### Instructions for the task:
Copy every record below exactly as written, but leave out the pictures.

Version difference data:
* * * *

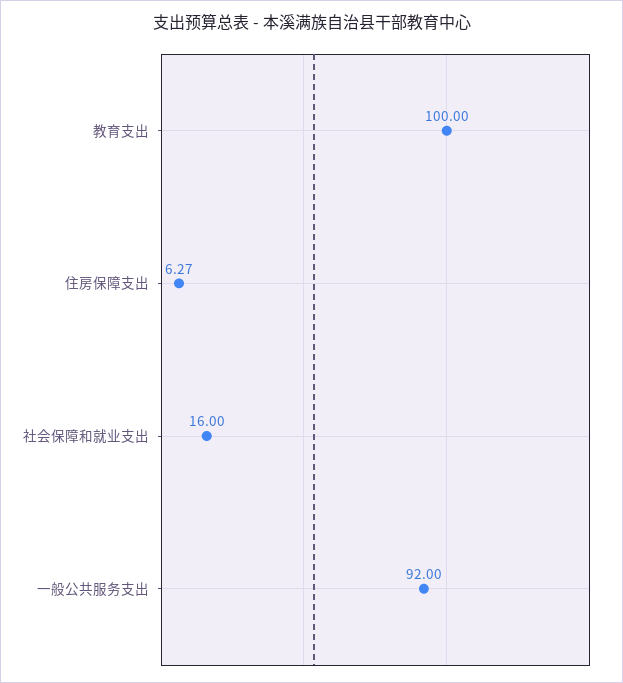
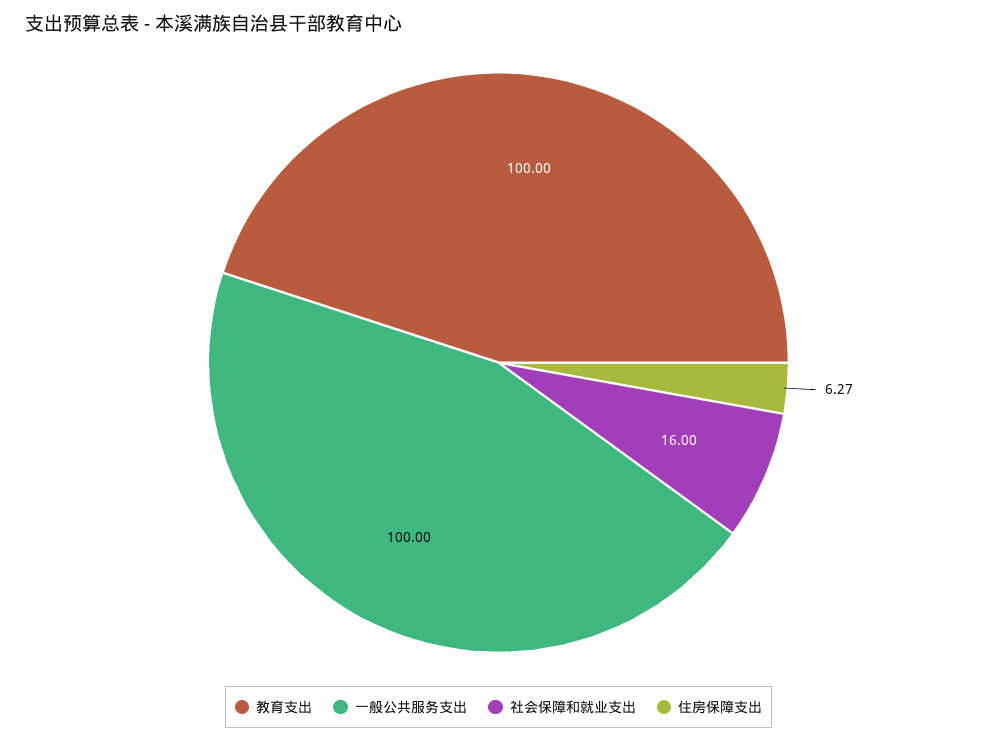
一般公共服务支出: 92 -> 100

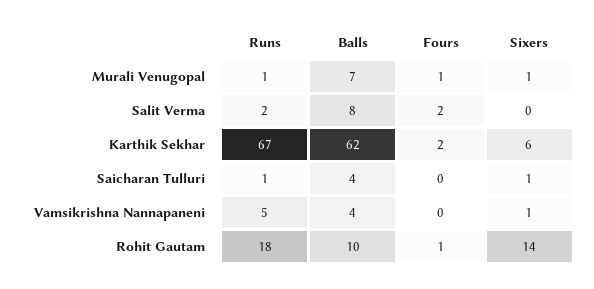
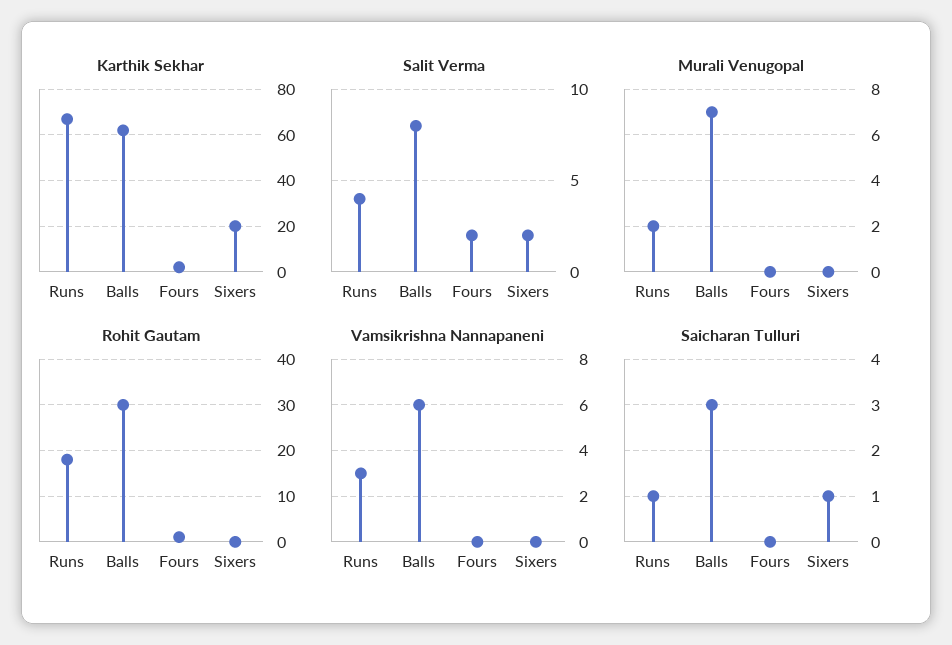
Murali Venugopal, Runs: 1 -> 2
Murali Venugopal, Fours: 1 -> 0
Murali Venugopal, Sixers: 1 -> 0
Salit Verma, Runs: 2 -> 4
Salit Verma, Sixers: 0 -> 2
Karthik Sekhar, Sixers: 6 -> 20
Saicharan Tulluri, Balls: 4 -> 3
Vamsikrishna Nannapaneni, Runs: 5 -> 3
Vamsikrishna Nannapaneni, Balls: 4 -> 6
Vamsikrishna Nannapaneni, Sixers: 1 -> 0
Rohit Gautam, Balls: 10 -> 30
Rohit Gautam, Sixers: 14 -> 0

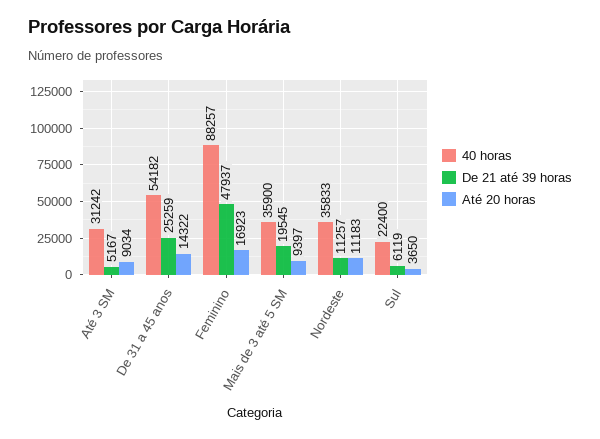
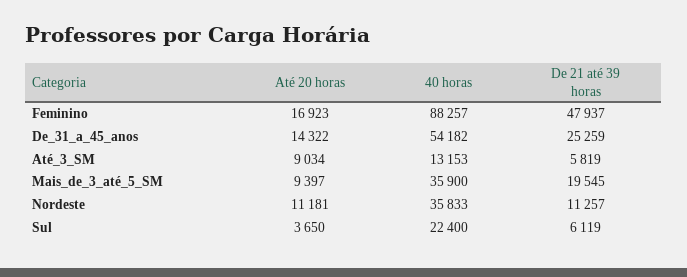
40 horas, Até 3 SM: 31242 -> 13153
De 21 até 39 horas, Até 3 SM: 5167 -> 5819
Até 20 horas, Nordeste: 11183 -> 11181

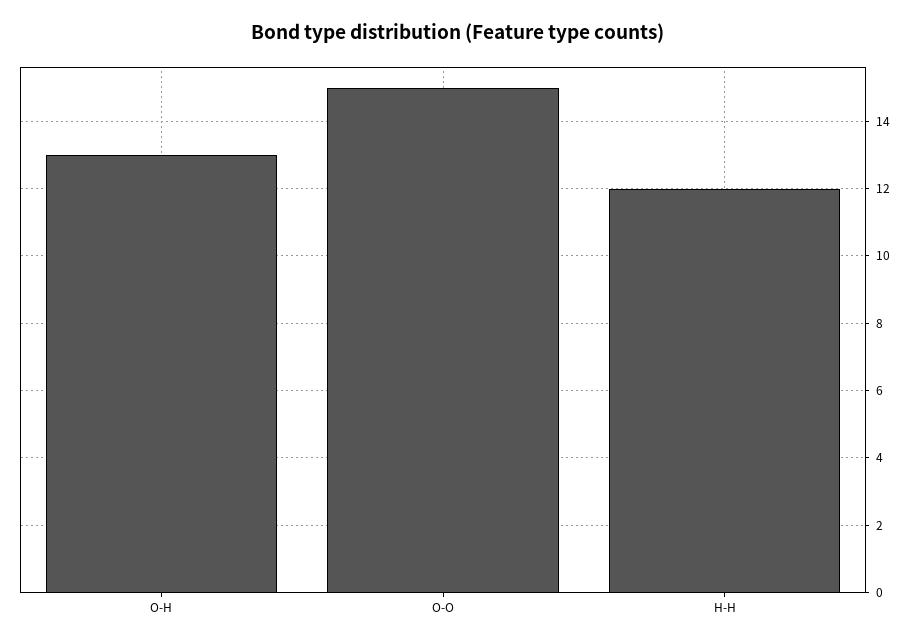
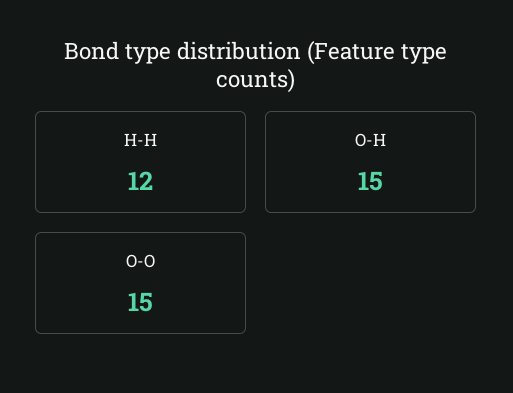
O-H: 13 -> 15

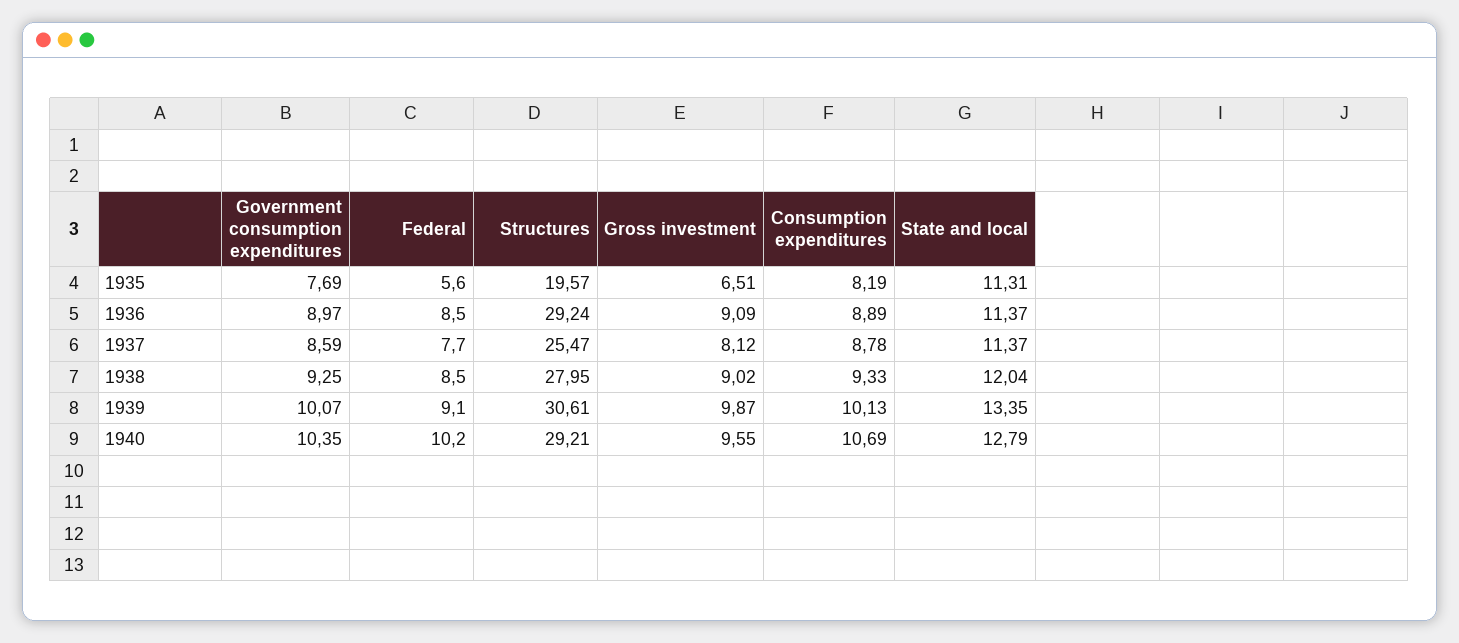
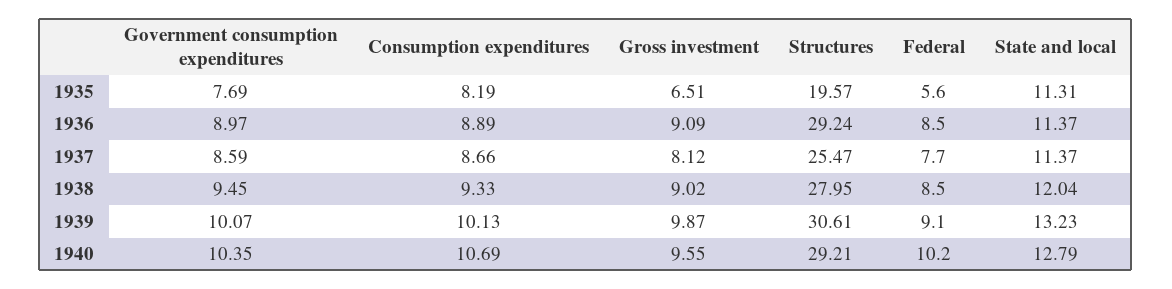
Consumption expenditures, 1937: 8.78 -> 8.66
Government consumption expenditures, 1938: 9.25 -> 9.45
State and local, 1939: 13.35 -> 13.23

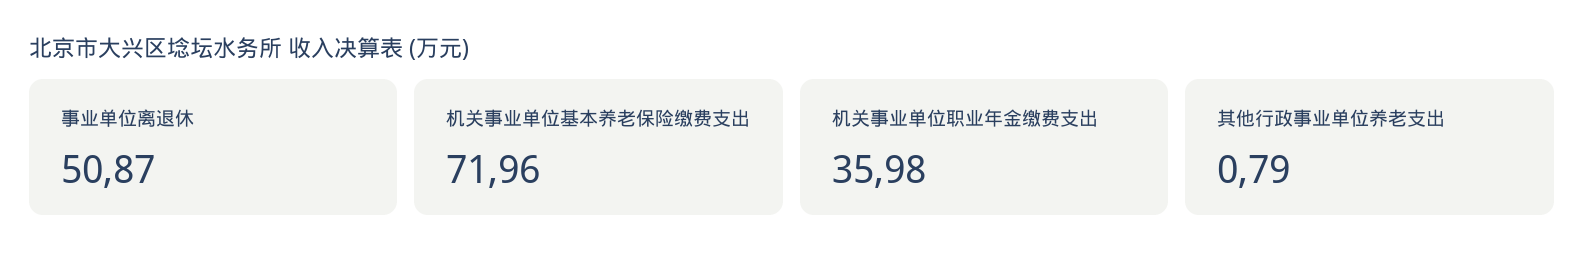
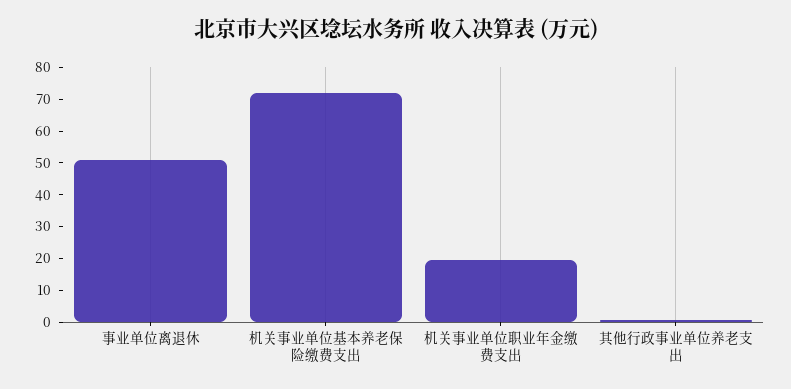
机关事业单位职业年金缴费支出: 35.98 -> 20

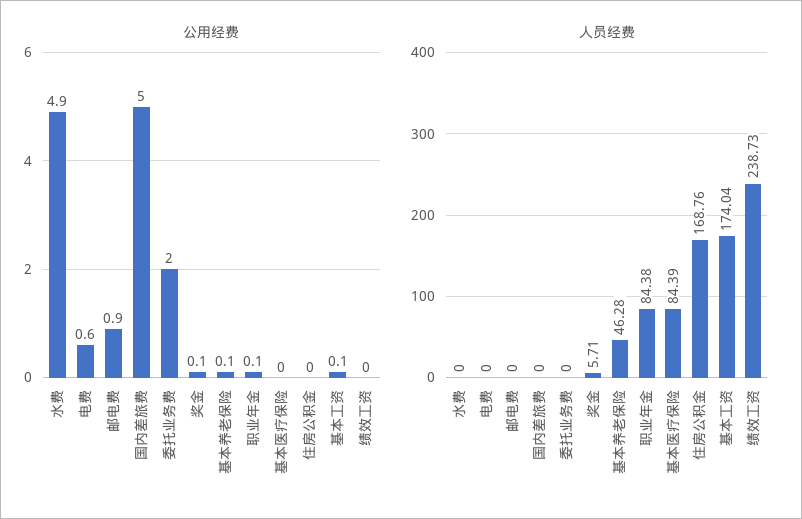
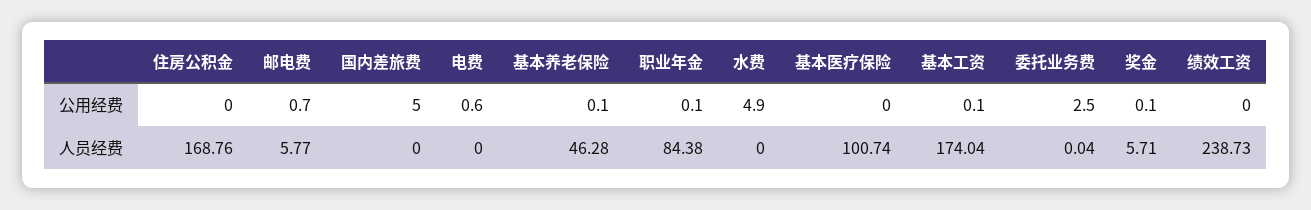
公用经费, 邮电费: 0.9 -> 0.7
公用经费, 委托业务费: 2 -> 2.5
人员经费, 邮电费: 0 -> 5.77
人员经费, 委托业务费: 0 -> 0.04
人员经费, 基本医疗保险: 84.39 -> 100.74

* * * *

### Result for this exercise:
一般公共服务支出: 92 -> 100

Murali Venugopal, Runs: 1 -> 2
Murali Venugopal, Fours: 1 -> 0
Murali Venugopal, Sixers: 1 -> 0
Salit Verma, Runs: 2 -> 4
Salit Verma, Sixers: 0 -> 2
Karthik Sekhar, Sixers: 6 -> 20
Saicharan Tulluri, Balls: 4 -> 3
Vamsikrishna Nannapaneni, Runs: 5 -> 3
Vamsikrishna Nannapaneni, Balls: 4 -> 6
Vamsikrishna Nannapaneni, Sixers: 1 -> 0
Rohit Gautam, Balls: 10 -> 30
Rohit Gautam, Sixers: 14 -> 0

40 horas, Até 3 SM: 31242 -> 13153
De 21 até 39 horas, Até 3 SM: 5167 -> 5819
Até 20 horas, Nordeste: 11183 -> 11181

O-H: 13 -> 15

Consumption expenditures, 1937: 8.78 -> 8.66
Government consumption expenditures, 1938: 9.25 -> 9.45
State and local, 1939: 13.35 -> 13.23

机关事业单位职业年金缴费支出: 35.98 -> 20

公用经费, 邮电费: 0.9 -> 0.7
公用经费, 委托业务费: 2 -> 2.5
人员经费, 邮电费: 0 -> 5.77
人员经费, 委托业务费: 0 -> 0.04
人员经费, 基本医疗保险: 84.39 -> 100.74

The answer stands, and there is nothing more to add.